Top> Research Activities> Collaborative Research Projects> Incubation/Discovery-Type> Development of Classification Indices to Treat a Variety of Texts

Development of Classification Indices to Treat a Variety of Texts

Abbreviation:Text Classification Indices
Project Leader:KASHINO Wakako
Associate Professor in the Department of Corpus Studies, National Institute for Japanese Language and Linguistics
Research field:Japanese Linguistics
Keywords:Text classification, Writing style, Corpus

Summary

The generally available text classification indices for books are limited to NDC for genre and Japan book classification codes (C codes) for marketing targets and sales outlets, and are not sufficient for studying texts and using corpora.
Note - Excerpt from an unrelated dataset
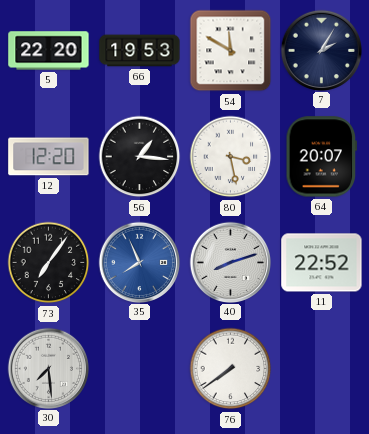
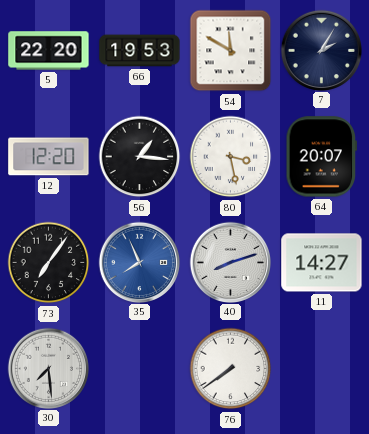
11: 22:52 -> 14:27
Therefore, the project will design and verify a classification scheme for capturing the varieties of format, content, and expression necessary for text research and for the utilization of corpora in connection with book texts.

First, an index is provided to indicate whether the text structure is a simple type (e.g., chapter and verse structure) or an atypical type (e.g., conversation, Q&A format, illustrations, a glossary, etc.). Second, an index is provided to classify mainly texts with simple structure according to the features of their content and expression: difficult or easy, stiff or relaxed, polite or chatty, written or spoken, subjective or objective, etc.
The classification indices will actually be assigned, some manually and some automatically, to the more than 10,000 text examples to be included in the "Balanced Corpus of Contemporary Written Japanese," and will be verified systematically.